The 1881 Hereford line of beef is only sold in two places in the Twin Cities, Schiltz said. One is Seven in Minneapolis, and now the Lake Elmo Inn. The steaks are cooked under a new infrared broiler, the same kind used by Murray’s Steakhouse.
But the Lake Elmo Inn is not a steakhouse. The menu still offers many award-winning favorites, along with new items and the option for smaller portion sizes.
“I’m not forgetting my roots,” Schiltz said. “We are still doing business as the Lake Elmo Inn always has.”
That means Schiltz will still be serving duck, pasta, lamb racks, sunfish and all meals will still include side dishes. But the Lake Elmo Inn will also be featuring late night breakfast in the bar; offering smaller portions and healthier options; and have a gluten-free menu.

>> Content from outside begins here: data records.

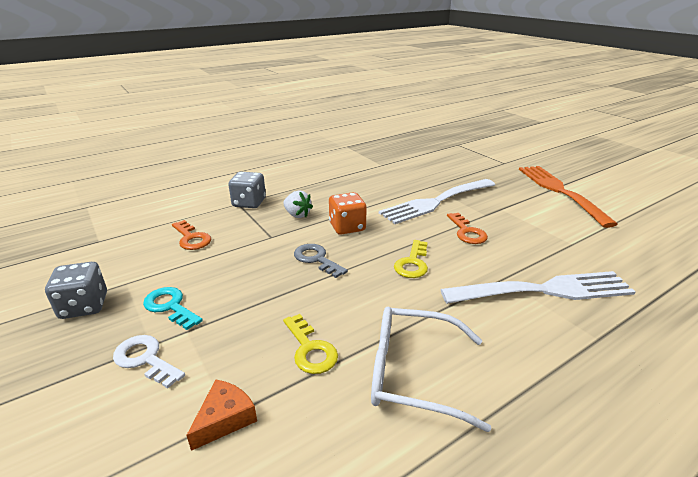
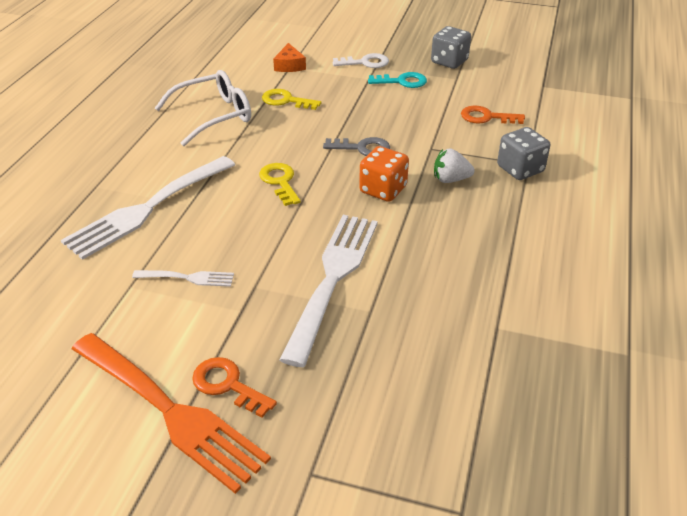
camera: 140 degrees right, 10 degrees up
(467, 232) = (258, 244): orange key -> orange key (227, 385)
(528, 233) = (188, 278): none -> white fork

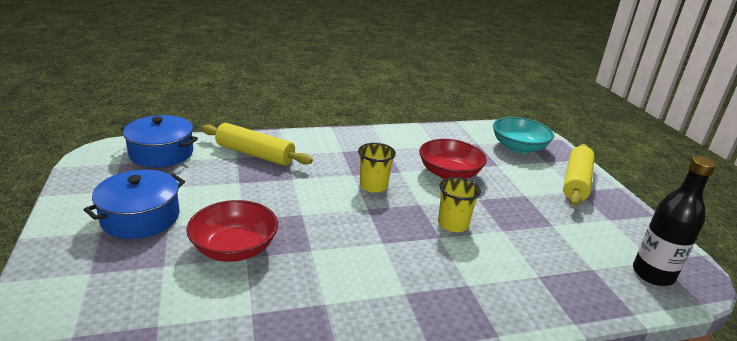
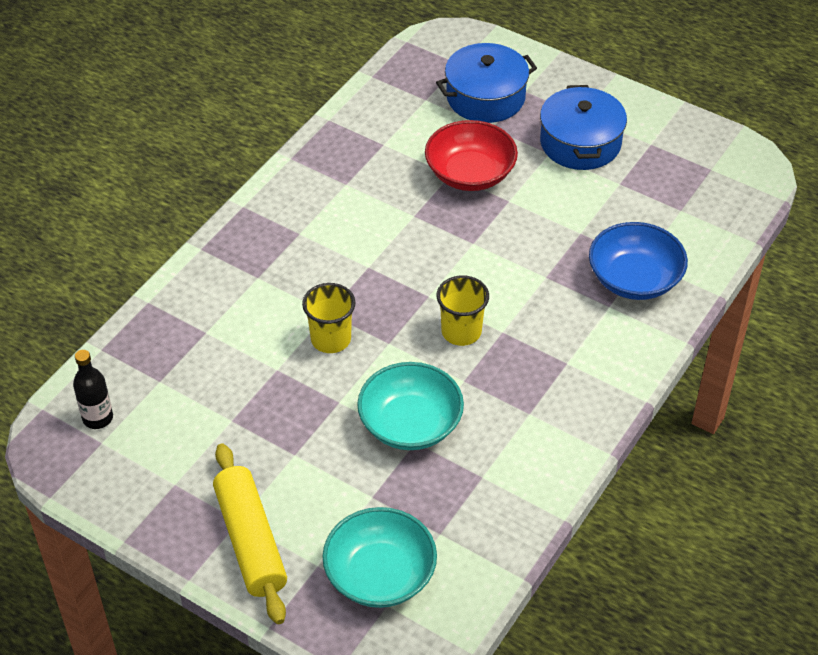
camera: 140 degrees right, 20 degrees up
(161, 153) = (708, 207): blue pot -> blue pot (485, 97)
(255, 154) = (634, 279): yellow rolling pin -> blue bowl
(449, 173) = (410, 424): red bowl -> turquoise bowl
(653, 274) = (98, 418): black bottle -> black bottle, size x0.62

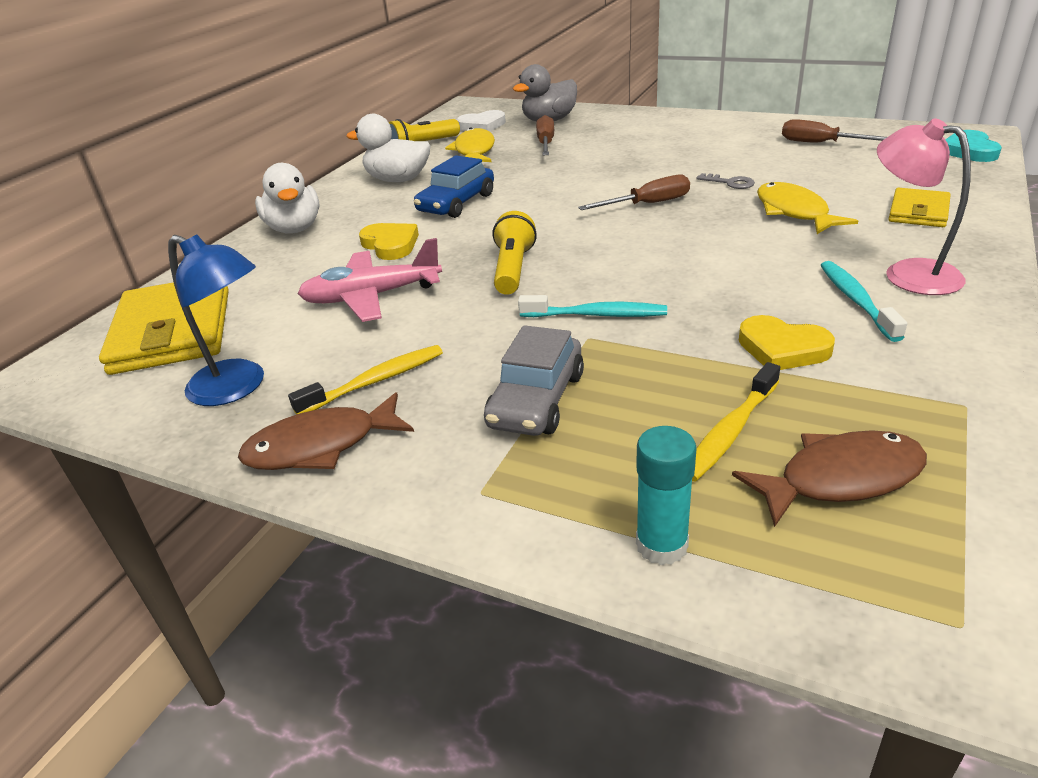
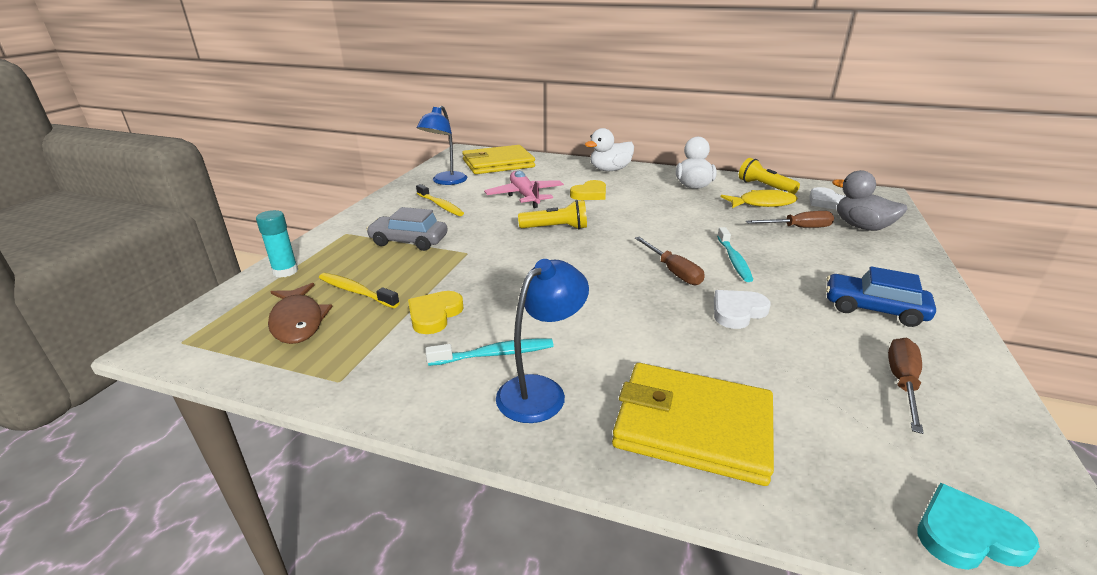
camera: 80 degrees right, 5 degrees down
(321, 446) = (395, 201): brown fish -> none
(456, 203) = (657, 205): blue car -> blue car (873, 309)
(597, 315) = (493, 254): turquoise toothbrush -> turquoise toothbrush (734, 260)
(730, 183) = (737, 311): grey key -> white heart
(794, 212) = (672, 342): yellow fish -> none
(908, 273) = (541, 390): pink lamp -> blue lamp
(918, 212) = (692, 426): yellow wallet -> yellow wallet, size x1.83

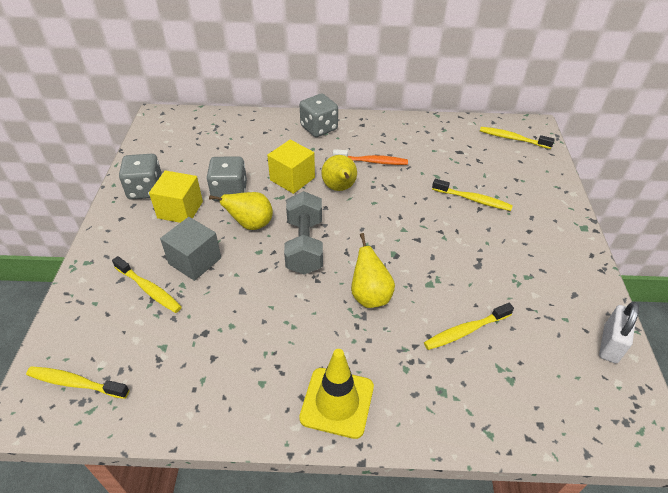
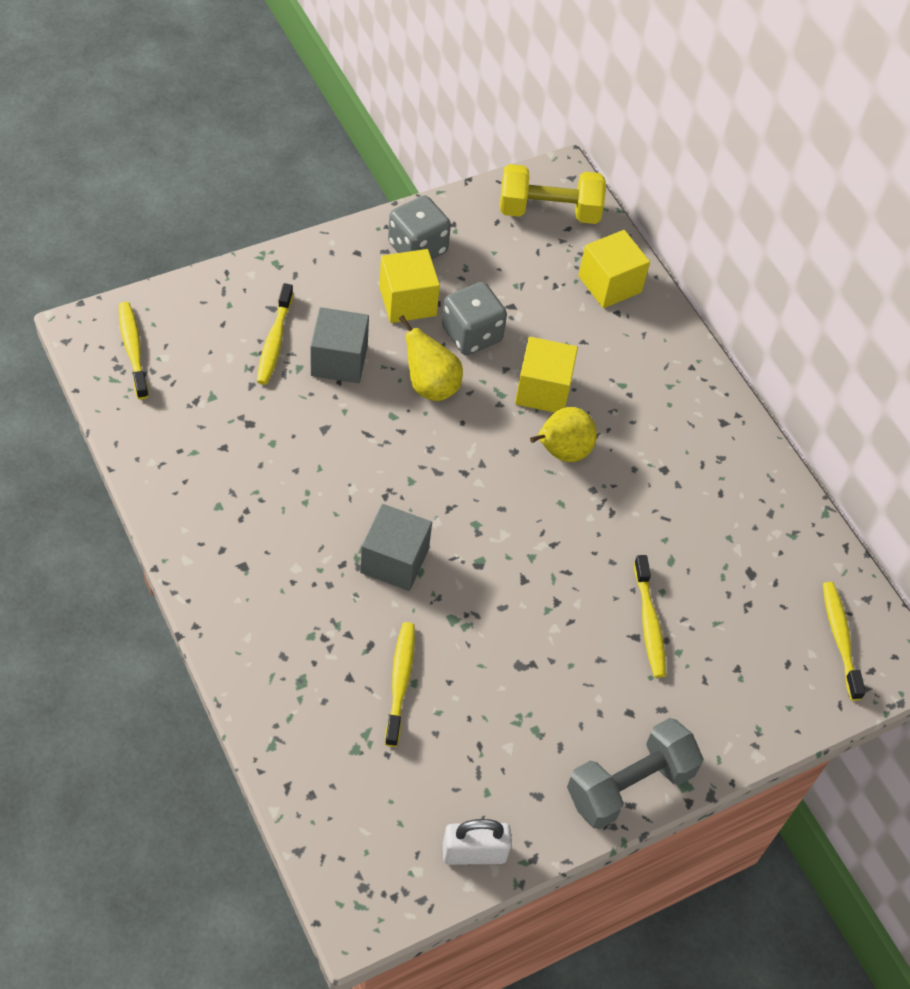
camera: 55 degrees right, 10 degrees up
(175, 129) = (549, 211): none -> yellow dumbbell
(244, 127) = (609, 284): none -> yellow cube
(304, 245) = (432, 458): grey dumbbell -> grey dumbbell (629, 785)
(319, 128) = (674, 372): grey dice -> none
(337, 402) = (233, 585): yellow traffic cone -> none
(370, 296) = (394, 561): yellow pear -> grey cube
(372, 162) = (645, 468): orange toothbrush -> none
(465, 331) = (400, 681): yellow toothbrush -> yellow toothbrush turned 60 degrees clockwise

Customers will also have to opportunity to order fresh, made-to-order guacamole, a raw oyster bar on Wednesday nights, salads and pork tots.
“There’s nothing like meat that is deep-fried for a guy drinking at the bar,” Schiltz said.
'A Scary Venture'
Throughout the entire remodel process, Schiltz said he and his staff have listened to the customers every step of the way.
Schiltz said he has always enjoyed buying local, and with this venture he hopes to attract clientele who want to eat local, rather than going to Minneapolis.
“Our dining is world class,” he said. “We’ve always been at the forefront in the Twin Cities and we’re taking it up a couple of notches.
“The rebirth of this restaurant is a scary venture. We believe we are doing the right things and hope that if we deliver to the public, they will come here in droves.”